Australian Foreign Minister Julie Bishop yesterday expressed concern to Russia about an Australian crew member of a Greenpeace ship facing a “very serious” piracy charge over an Arctic oil exploration protest.
Colin Russell is one of 30 activists from the Arctic Sunrise ship who were detained in Russia and are facing the charge, which can carry a lengthy jail term, after last month’s protest.
After talks with Russian Deputy Foreign Minister Igor Morgulov on the sidelines of the APEC forum in Bali, Bishop said she had raised “Australia’s concern about the case.”
She said she asked the minister “that Russian authorities accord due legal process to Mr Russell and other detainees,” adding that Australia was looking into whether the “very serious charge” was appropriate.
“I’m seeking advice on the details of the piracy charges. I understand they were brought under a Russian law, but we’re seeking advice as to whether these charges are appropriate,” she said.
Piracy by an organized group carries a prison sentence of up to 15 years in Russia.

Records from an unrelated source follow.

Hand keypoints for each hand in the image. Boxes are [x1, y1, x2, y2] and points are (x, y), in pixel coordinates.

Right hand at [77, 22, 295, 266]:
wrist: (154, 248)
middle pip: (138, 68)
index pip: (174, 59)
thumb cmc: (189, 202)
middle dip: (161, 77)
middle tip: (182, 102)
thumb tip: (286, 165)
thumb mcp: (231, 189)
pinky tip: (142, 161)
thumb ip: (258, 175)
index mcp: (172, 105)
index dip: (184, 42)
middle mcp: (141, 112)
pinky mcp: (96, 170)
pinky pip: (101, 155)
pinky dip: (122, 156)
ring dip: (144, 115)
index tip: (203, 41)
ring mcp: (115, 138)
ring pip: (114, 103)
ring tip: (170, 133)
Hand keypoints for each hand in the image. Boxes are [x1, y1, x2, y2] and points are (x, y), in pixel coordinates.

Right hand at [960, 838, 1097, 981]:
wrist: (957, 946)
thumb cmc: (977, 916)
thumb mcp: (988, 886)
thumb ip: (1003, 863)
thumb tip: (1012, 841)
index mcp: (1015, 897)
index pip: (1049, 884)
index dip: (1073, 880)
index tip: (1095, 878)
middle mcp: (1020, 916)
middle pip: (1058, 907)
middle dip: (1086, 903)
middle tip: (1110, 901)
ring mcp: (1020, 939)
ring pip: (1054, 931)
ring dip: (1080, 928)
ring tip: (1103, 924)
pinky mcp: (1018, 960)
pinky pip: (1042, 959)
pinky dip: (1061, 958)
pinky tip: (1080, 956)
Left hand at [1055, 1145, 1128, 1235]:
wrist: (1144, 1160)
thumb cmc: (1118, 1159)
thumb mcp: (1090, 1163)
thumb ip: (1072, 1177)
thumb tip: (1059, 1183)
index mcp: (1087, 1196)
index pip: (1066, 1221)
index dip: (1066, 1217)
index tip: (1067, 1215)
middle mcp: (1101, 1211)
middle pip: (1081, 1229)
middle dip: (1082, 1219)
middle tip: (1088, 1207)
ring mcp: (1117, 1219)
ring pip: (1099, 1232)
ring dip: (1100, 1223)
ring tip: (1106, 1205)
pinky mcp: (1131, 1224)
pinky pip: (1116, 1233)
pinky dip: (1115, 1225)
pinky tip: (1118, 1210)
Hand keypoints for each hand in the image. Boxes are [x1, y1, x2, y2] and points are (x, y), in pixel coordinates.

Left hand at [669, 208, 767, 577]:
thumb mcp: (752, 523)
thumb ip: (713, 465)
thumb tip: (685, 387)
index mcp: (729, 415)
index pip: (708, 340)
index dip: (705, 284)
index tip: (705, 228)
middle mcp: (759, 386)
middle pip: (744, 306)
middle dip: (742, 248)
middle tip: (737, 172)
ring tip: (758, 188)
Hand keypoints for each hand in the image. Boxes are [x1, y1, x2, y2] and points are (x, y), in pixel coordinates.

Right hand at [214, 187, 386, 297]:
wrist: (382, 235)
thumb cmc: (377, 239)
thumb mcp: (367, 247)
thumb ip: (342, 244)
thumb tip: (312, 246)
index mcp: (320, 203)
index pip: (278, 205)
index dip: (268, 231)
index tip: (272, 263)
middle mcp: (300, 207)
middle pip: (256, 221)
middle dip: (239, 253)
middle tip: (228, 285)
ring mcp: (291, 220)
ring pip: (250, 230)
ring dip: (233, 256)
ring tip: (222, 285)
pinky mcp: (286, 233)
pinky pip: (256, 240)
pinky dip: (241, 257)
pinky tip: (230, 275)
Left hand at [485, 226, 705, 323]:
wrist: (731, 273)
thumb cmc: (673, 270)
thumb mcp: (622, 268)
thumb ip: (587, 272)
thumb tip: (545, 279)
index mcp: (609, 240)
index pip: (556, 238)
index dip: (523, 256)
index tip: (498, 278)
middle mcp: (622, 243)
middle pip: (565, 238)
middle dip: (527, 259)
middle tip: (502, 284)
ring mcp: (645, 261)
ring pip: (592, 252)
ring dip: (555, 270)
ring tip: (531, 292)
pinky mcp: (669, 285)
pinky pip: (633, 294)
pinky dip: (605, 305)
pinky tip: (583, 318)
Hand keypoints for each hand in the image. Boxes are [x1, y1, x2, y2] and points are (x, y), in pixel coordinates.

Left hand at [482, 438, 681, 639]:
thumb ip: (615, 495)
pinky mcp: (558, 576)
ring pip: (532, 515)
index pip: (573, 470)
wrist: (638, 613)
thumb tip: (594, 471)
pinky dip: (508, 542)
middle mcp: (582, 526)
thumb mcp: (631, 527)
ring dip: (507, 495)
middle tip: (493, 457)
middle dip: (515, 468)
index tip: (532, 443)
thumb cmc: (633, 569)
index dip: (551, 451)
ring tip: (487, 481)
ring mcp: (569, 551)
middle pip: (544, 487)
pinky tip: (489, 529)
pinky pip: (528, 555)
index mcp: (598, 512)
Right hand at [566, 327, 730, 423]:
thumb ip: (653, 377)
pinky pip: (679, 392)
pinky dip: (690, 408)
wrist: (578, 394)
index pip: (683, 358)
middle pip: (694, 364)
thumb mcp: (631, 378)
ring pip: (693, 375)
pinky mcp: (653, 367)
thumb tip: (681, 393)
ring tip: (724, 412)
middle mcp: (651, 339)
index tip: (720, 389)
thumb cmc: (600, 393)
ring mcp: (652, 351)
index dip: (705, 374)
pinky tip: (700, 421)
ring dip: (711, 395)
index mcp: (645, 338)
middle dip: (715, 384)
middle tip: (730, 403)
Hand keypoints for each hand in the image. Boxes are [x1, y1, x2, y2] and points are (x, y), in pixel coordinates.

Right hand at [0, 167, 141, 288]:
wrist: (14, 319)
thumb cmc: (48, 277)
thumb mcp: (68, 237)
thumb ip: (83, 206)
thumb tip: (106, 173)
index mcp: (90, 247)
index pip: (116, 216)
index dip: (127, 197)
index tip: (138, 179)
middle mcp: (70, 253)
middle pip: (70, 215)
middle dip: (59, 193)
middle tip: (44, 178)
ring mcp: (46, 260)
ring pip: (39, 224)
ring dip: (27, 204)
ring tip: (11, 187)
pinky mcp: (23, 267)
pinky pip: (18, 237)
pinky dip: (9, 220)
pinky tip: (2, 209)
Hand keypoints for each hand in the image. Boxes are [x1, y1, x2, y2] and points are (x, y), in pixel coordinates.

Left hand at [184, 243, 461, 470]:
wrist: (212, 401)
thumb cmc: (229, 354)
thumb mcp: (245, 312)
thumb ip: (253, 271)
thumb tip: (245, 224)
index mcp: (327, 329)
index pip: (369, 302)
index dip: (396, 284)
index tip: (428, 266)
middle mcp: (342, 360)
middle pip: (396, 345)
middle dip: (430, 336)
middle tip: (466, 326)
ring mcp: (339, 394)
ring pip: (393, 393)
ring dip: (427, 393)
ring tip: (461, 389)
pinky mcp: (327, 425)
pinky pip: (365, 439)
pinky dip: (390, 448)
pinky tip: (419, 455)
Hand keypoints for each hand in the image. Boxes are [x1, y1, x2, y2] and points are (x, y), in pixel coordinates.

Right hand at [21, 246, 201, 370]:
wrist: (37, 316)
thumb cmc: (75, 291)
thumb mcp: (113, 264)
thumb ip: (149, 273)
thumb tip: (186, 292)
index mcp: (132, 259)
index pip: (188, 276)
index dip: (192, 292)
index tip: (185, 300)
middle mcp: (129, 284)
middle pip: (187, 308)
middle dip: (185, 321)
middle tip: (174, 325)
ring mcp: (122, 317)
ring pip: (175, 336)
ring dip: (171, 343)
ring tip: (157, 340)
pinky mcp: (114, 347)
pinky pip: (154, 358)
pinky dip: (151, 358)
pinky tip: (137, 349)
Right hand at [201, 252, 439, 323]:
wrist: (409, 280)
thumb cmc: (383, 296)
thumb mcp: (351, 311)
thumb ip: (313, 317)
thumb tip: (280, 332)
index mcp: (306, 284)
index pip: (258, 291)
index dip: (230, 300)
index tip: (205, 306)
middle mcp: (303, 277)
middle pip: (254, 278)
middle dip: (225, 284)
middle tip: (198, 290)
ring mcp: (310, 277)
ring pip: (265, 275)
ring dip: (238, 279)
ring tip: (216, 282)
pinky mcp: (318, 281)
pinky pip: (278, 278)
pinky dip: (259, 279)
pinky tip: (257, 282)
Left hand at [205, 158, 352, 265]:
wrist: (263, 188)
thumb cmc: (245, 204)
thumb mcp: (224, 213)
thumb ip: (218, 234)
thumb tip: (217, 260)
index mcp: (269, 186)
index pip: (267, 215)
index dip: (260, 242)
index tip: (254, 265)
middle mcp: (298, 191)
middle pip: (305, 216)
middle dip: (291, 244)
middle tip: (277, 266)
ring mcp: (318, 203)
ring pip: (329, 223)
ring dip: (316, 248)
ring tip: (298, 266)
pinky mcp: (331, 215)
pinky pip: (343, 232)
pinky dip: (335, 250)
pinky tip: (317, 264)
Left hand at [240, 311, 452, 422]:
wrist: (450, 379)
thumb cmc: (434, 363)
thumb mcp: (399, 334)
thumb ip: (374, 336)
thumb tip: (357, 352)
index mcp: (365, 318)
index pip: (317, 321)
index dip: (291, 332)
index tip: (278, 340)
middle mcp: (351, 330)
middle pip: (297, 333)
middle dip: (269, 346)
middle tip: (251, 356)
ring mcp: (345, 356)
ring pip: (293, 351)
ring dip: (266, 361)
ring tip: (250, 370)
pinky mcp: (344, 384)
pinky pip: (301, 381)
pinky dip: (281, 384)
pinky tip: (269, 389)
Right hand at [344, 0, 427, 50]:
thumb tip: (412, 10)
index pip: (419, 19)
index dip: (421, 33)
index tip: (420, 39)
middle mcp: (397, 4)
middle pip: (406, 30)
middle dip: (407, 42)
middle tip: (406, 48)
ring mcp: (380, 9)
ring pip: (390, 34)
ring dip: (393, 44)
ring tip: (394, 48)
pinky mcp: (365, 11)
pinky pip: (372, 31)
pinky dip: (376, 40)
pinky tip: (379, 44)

Bishop said Australian consular officials had spoken with Russell, adding: “I understand he is well.”
A prisoners’ rights activist said earlier in the week the detainees were complaining of cold cells, chain-smoking fellow prisoners and difficulties communicating with guards, hardly any of whom speak English.
During the Sept. 18 protest, several activists scaled an oil platform owned by energy giant Gazprom in the Barents Sea to denounce its plans to drill in the Arctic.
Russian border guards lowered themselves onto the Dutch-flagged Arctic Sunrise from a helicopter, locked up the crew and towed the ship to Murmansk, nearly 2,000km north of Moscow.
Russian investigators charged all 30 crew members with piracy over the protest. They accused the activists of trying to seize property with threats of violence.
Greenpeace denies the crew members — who come from 18 different countries including Russia, Britain, New Zealand, Canada and France — committed any crime.
Lawyers for the 30, who are being held in Murmansk and the nearby town of Apatity, have filed appeals against the decision to hold them in detention.
The Netherlands said on Friday it had started legal action to free the crew members.